**Provided material**:

--

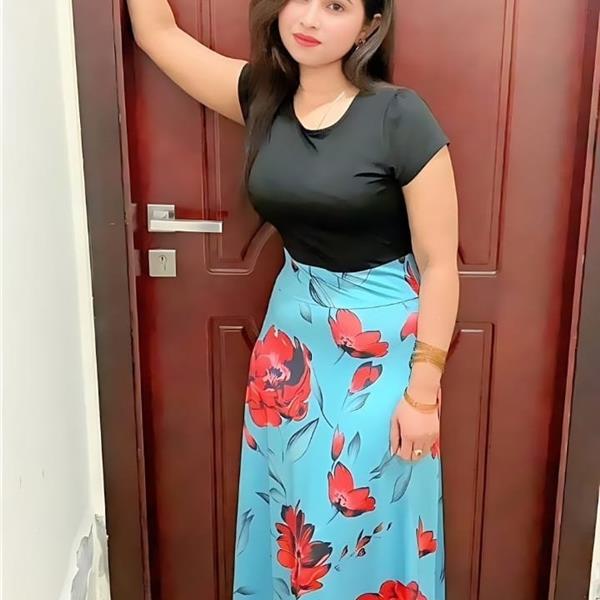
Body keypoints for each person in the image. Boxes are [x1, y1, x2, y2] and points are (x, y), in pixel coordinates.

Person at [126, 0, 459, 598]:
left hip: (380, 354)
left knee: (362, 520)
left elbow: (439, 266)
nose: (309, 18)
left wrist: (423, 393)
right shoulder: (262, 97)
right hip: (290, 349)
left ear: (370, 24)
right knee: (293, 517)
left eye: (335, 6)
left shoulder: (400, 116)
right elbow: (157, 33)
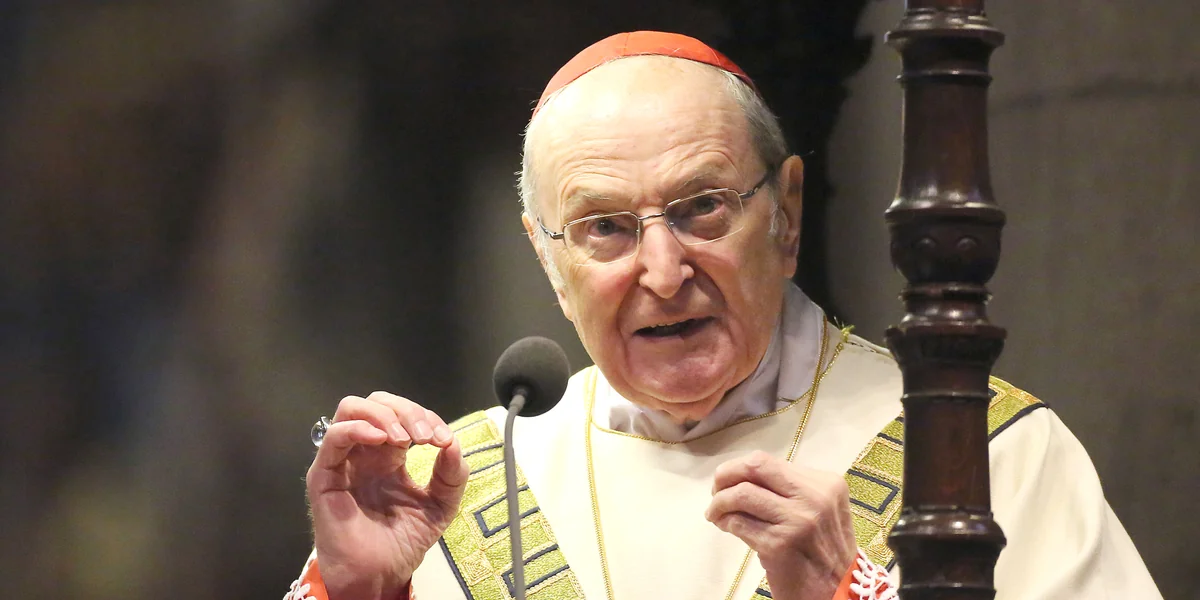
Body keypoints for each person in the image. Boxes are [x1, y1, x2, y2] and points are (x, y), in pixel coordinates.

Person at [283, 31, 1161, 600]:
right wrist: (354, 594)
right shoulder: (450, 491)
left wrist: (851, 593)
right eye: (604, 228)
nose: (664, 273)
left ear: (786, 214)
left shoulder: (979, 451)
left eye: (702, 208)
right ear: (548, 261)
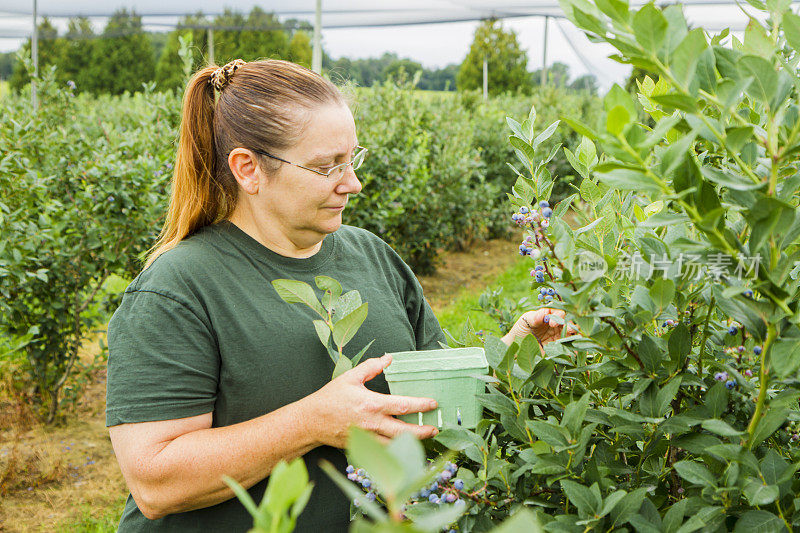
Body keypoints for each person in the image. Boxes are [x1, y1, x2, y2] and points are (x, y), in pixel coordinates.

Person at [105, 59, 567, 532]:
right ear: (248, 169)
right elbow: (155, 483)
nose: (352, 183)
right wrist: (311, 422)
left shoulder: (372, 257)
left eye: (352, 160)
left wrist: (509, 356)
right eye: (326, 166)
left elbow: (423, 400)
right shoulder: (178, 289)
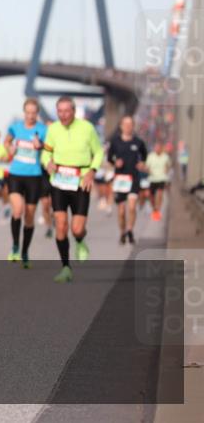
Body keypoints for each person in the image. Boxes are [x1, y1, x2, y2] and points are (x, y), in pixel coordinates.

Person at [41, 96, 103, 284]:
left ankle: (80, 240)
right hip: (59, 181)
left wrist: (92, 172)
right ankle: (66, 268)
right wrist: (47, 163)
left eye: (67, 111)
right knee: (60, 224)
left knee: (76, 229)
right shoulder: (52, 129)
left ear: (74, 111)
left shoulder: (87, 128)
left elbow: (98, 152)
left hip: (81, 182)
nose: (63, 115)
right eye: (60, 111)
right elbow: (46, 152)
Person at [4, 97, 48, 267]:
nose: (30, 116)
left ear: (37, 114)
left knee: (29, 217)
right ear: (24, 112)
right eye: (28, 112)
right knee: (18, 210)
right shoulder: (16, 127)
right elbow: (7, 141)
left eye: (33, 113)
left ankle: (24, 252)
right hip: (15, 174)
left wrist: (40, 145)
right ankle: (15, 246)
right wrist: (10, 148)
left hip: (34, 176)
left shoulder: (42, 130)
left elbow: (49, 146)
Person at [107, 116, 148, 246]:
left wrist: (141, 163)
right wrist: (115, 162)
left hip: (134, 178)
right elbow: (109, 158)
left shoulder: (138, 142)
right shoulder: (115, 142)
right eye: (125, 124)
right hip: (120, 179)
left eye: (130, 124)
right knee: (121, 211)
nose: (128, 126)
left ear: (133, 126)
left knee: (131, 207)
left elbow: (144, 156)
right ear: (121, 126)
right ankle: (122, 232)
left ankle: (130, 230)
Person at [145, 142, 172, 222]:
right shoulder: (150, 156)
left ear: (161, 149)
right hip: (152, 178)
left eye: (158, 148)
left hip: (162, 178)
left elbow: (168, 165)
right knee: (151, 196)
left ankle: (158, 209)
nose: (157, 149)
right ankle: (154, 207)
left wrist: (166, 170)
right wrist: (148, 171)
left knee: (160, 193)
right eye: (156, 148)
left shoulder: (165, 157)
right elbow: (147, 166)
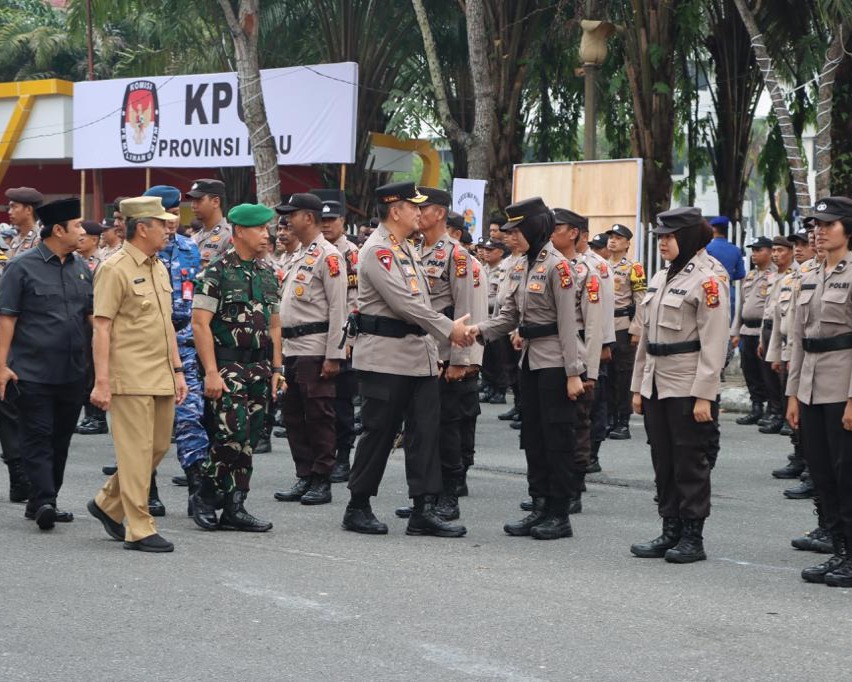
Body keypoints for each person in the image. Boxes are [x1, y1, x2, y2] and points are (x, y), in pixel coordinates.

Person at [341, 181, 471, 537]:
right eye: (413, 207)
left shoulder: (406, 248)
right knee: (378, 433)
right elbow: (405, 304)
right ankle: (358, 504)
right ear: (394, 211)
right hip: (385, 357)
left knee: (424, 434)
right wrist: (449, 329)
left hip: (418, 356)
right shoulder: (377, 251)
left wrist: (445, 337)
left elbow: (420, 304)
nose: (419, 212)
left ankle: (423, 508)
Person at [468, 197, 585, 540]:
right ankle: (539, 505)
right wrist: (480, 332)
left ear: (534, 228)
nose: (510, 238)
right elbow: (509, 317)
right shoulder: (520, 265)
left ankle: (559, 513)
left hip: (555, 364)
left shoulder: (558, 267)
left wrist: (574, 373)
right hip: (529, 362)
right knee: (532, 437)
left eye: (516, 231)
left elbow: (567, 325)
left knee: (557, 438)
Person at [87, 196, 188, 553]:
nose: (168, 227)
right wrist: (102, 381)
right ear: (142, 228)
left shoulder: (158, 266)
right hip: (129, 376)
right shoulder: (114, 268)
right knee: (135, 452)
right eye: (161, 223)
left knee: (157, 447)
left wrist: (177, 370)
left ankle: (107, 503)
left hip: (160, 372)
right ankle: (140, 527)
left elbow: (167, 325)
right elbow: (101, 328)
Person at [629, 207, 729, 563]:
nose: (663, 243)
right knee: (664, 460)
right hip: (657, 383)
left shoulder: (707, 280)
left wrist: (705, 394)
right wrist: (638, 386)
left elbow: (714, 343)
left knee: (690, 461)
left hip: (687, 385)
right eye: (660, 237)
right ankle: (669, 528)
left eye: (669, 237)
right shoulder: (659, 278)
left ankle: (692, 535)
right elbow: (645, 340)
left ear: (686, 237)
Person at [392, 187, 484, 520]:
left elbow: (468, 312)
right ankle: (425, 494)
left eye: (424, 207)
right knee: (419, 430)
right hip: (419, 354)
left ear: (440, 213)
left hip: (447, 357)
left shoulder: (457, 256)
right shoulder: (413, 250)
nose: (418, 213)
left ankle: (449, 495)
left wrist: (462, 362)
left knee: (447, 429)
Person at [190, 203, 283, 533]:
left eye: (266, 228)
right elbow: (200, 325)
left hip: (258, 368)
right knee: (232, 435)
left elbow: (274, 327)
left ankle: (235, 505)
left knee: (249, 440)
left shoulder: (266, 274)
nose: (266, 234)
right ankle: (203, 493)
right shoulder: (214, 273)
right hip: (227, 366)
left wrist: (277, 369)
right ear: (240, 231)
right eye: (259, 229)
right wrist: (211, 372)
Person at [0, 198, 90, 530]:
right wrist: (1, 366)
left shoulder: (80, 268)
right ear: (58, 229)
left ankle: (42, 498)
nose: (82, 230)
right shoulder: (21, 267)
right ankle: (45, 499)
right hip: (32, 371)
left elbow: (91, 318)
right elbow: (6, 318)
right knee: (37, 436)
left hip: (72, 371)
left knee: (61, 439)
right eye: (77, 225)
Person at [785, 197, 852, 587]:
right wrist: (793, 394)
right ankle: (839, 550)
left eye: (829, 224)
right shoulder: (809, 273)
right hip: (809, 385)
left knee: (846, 474)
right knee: (823, 473)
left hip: (841, 386)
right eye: (816, 225)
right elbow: (798, 337)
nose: (819, 231)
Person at [272, 193, 347, 505]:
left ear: (309, 217)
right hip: (291, 348)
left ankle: (322, 478)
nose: (287, 219)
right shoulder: (296, 254)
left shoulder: (329, 256)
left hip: (315, 348)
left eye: (293, 213)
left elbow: (339, 310)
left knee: (319, 415)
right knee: (293, 415)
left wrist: (334, 355)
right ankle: (304, 474)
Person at [143, 184, 206, 516]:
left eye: (173, 214)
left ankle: (198, 489)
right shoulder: (136, 253)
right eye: (163, 215)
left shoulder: (188, 248)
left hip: (183, 344)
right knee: (147, 422)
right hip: (147, 345)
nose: (170, 222)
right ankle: (147, 487)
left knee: (190, 416)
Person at [551, 208, 604, 514]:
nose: (550, 233)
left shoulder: (587, 272)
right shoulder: (547, 266)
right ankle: (551, 488)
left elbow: (594, 327)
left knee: (575, 425)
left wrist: (591, 372)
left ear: (573, 233)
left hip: (579, 353)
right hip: (549, 353)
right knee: (550, 426)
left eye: (556, 228)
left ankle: (573, 488)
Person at [319, 199, 360, 482]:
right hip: (317, 335)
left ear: (343, 221)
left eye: (332, 219)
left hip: (344, 336)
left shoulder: (350, 253)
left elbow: (354, 300)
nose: (327, 224)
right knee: (321, 404)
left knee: (342, 402)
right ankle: (324, 457)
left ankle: (343, 457)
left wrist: (348, 338)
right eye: (323, 219)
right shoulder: (314, 251)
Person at [606, 224, 646, 441]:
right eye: (611, 237)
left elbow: (640, 301)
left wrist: (637, 329)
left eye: (618, 238)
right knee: (607, 375)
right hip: (605, 326)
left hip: (623, 326)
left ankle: (623, 421)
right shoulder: (601, 266)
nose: (612, 241)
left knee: (623, 375)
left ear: (627, 243)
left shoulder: (634, 267)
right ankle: (609, 418)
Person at [731, 236, 775, 426]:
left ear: (770, 252)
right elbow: (742, 304)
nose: (754, 254)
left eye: (759, 250)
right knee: (749, 372)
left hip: (763, 331)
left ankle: (771, 409)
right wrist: (735, 331)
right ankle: (756, 407)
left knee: (766, 372)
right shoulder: (750, 276)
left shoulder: (775, 275)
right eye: (753, 250)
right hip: (746, 329)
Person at [757, 235, 797, 435]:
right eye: (774, 250)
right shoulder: (772, 275)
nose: (776, 254)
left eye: (780, 250)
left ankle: (782, 414)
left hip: (783, 329)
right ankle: (774, 412)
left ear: (790, 252)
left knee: (782, 375)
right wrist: (760, 337)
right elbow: (768, 307)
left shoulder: (795, 274)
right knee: (769, 375)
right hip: (769, 328)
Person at [74, 220, 109, 437]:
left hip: (97, 320)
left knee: (94, 369)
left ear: (94, 240)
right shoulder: (77, 261)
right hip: (81, 322)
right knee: (84, 369)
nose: (79, 239)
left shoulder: (103, 262)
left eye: (83, 237)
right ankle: (89, 415)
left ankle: (97, 417)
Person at [706, 216, 746, 322]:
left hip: (708, 289)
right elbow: (741, 274)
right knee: (728, 324)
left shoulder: (707, 248)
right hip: (729, 290)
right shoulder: (735, 250)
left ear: (713, 229)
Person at [187, 178, 232, 266]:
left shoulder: (229, 236)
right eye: (192, 201)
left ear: (216, 202)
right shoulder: (194, 238)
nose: (193, 206)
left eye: (198, 200)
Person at [5, 187, 43, 258]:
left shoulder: (40, 240)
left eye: (14, 207)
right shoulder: (15, 240)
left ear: (28, 209)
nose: (9, 212)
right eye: (9, 208)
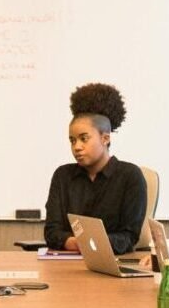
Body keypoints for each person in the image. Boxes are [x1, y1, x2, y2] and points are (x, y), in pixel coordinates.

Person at [44, 83, 147, 255]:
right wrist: (74, 243)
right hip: (68, 263)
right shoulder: (63, 176)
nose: (77, 147)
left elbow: (129, 236)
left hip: (112, 261)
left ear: (105, 138)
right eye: (72, 140)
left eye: (84, 139)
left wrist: (89, 243)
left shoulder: (130, 176)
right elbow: (52, 231)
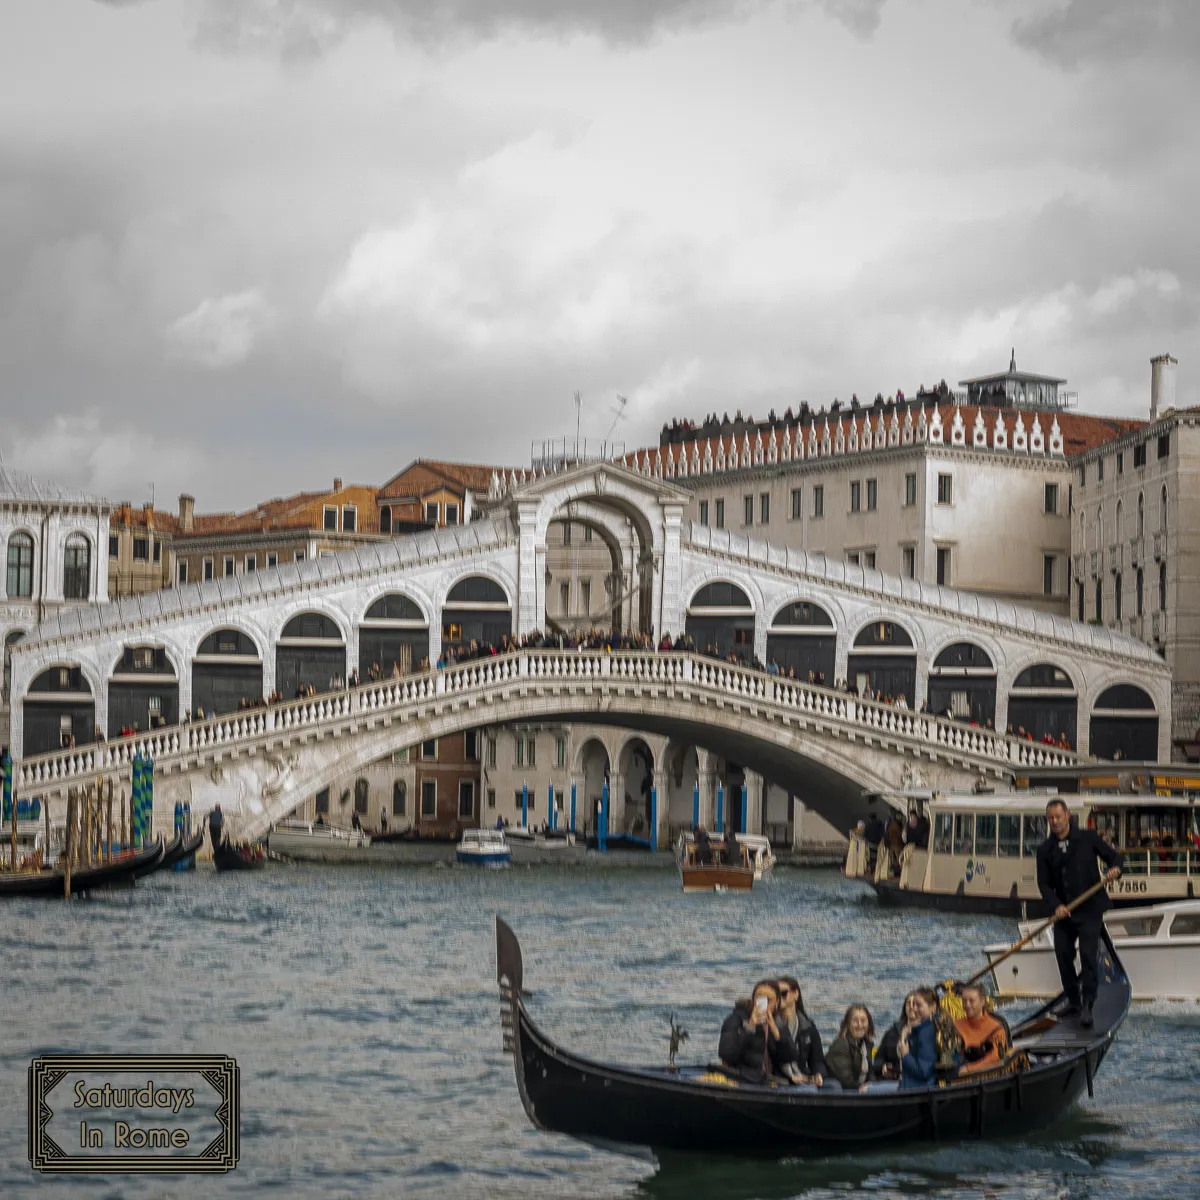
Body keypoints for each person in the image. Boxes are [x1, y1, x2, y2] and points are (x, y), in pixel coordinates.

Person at [1036, 798, 1123, 1028]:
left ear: (1067, 816)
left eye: (1058, 817)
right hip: (1064, 913)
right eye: (1051, 818)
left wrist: (1115, 869)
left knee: (1087, 955)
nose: (1054, 822)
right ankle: (1073, 1001)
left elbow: (1115, 858)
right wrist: (1056, 906)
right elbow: (1044, 885)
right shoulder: (1044, 850)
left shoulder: (1088, 838)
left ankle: (1088, 1004)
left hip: (1090, 909)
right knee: (1063, 954)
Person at [718, 980, 797, 1082]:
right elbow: (726, 1053)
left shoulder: (778, 1023)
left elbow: (790, 1056)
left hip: (771, 1080)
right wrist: (749, 1028)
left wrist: (777, 1035)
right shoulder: (736, 1019)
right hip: (743, 1078)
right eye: (759, 998)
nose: (763, 1003)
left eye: (769, 1000)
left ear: (777, 1003)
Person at [777, 976, 824, 1085]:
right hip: (780, 1078)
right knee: (809, 1090)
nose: (779, 997)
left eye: (783, 993)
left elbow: (817, 1059)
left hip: (803, 1074)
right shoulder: (771, 1025)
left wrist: (818, 1074)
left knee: (832, 1086)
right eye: (776, 994)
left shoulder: (807, 1026)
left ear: (795, 994)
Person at [954, 983, 1010, 1074]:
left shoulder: (996, 1028)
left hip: (986, 1077)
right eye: (964, 1001)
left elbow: (996, 1057)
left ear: (983, 1001)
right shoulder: (956, 1024)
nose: (967, 1005)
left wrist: (969, 1069)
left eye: (971, 1001)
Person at [825, 1005, 875, 1091]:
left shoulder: (866, 1044)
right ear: (848, 1024)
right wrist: (862, 1087)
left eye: (863, 1020)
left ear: (868, 1023)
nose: (859, 1025)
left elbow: (870, 1073)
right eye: (855, 1021)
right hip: (840, 1089)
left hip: (856, 1086)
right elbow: (845, 1079)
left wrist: (873, 1084)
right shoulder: (840, 1045)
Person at [898, 988, 938, 1089]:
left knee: (867, 1090)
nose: (914, 1008)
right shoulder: (922, 1029)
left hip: (918, 1090)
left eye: (918, 1005)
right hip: (910, 1085)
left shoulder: (927, 1032)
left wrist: (905, 1055)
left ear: (933, 1007)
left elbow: (923, 1071)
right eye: (912, 1004)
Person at [874, 991, 918, 1080]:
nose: (911, 1006)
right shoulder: (892, 1032)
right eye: (908, 1003)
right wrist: (883, 1067)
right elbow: (878, 1059)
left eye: (915, 1003)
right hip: (892, 1080)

--

**Activity**: Copy nothing past the line containing "left shoulder: (87, 128)": reproduce every line from the start of the records up to it, skipping pictures.

**Exercise response**:
Body keypoints for each person in the image. Boxes are [x1, y1, x2, y2] and points are (x, y), in pixel coordinates.

Person at [126, 0, 459, 598]:
left hip: (380, 354)
left knee: (362, 520)
left elbow: (439, 266)
nose: (309, 18)
left wrist: (423, 393)
right shoulder: (262, 97)
right hip: (290, 349)
left ear: (370, 24)
right knee: (293, 517)
left eye: (335, 6)
left shoulder: (400, 116)
right elbow: (157, 33)
Body keypoints for each person in the image. Boxes are [x1, y1, x2, y2] and points are (x, y), in pixel coordinates.

Person at [283, 31, 1161, 600]:
right wrist: (354, 594)
right shoulder: (450, 491)
left wrist: (851, 593)
right eye: (604, 228)
nose: (664, 273)
left ear: (786, 214)
left shoulder: (979, 451)
left eye: (702, 208)
right ear: (548, 261)
Body keypoints for each person in the image. Boxes are [x1, y1, x2, y2] and points are (x, y), in pixel coordinates.

Person at [105, 59, 567, 532]:
right ear: (248, 169)
right elbow: (155, 483)
nose: (352, 183)
right wrist: (311, 422)
left shoulder: (372, 257)
left eye: (352, 160)
left wrist: (509, 356)
right eye: (326, 166)
left elbow: (423, 400)
right shoulder: (178, 289)
Body keypoints for each person in the image. Boxes are [x1, y1, x2, y2] and points are (x, y), in pixel coordinates.

Person at [41, 96, 103, 284]:
left ankle: (80, 240)
right hip: (59, 181)
left wrist: (92, 172)
right ankle: (66, 268)
right wrist: (47, 163)
left eye: (67, 111)
right knee: (60, 224)
left knee: (76, 229)
right shoulder: (52, 129)
left ear: (74, 111)
left shoulder: (87, 128)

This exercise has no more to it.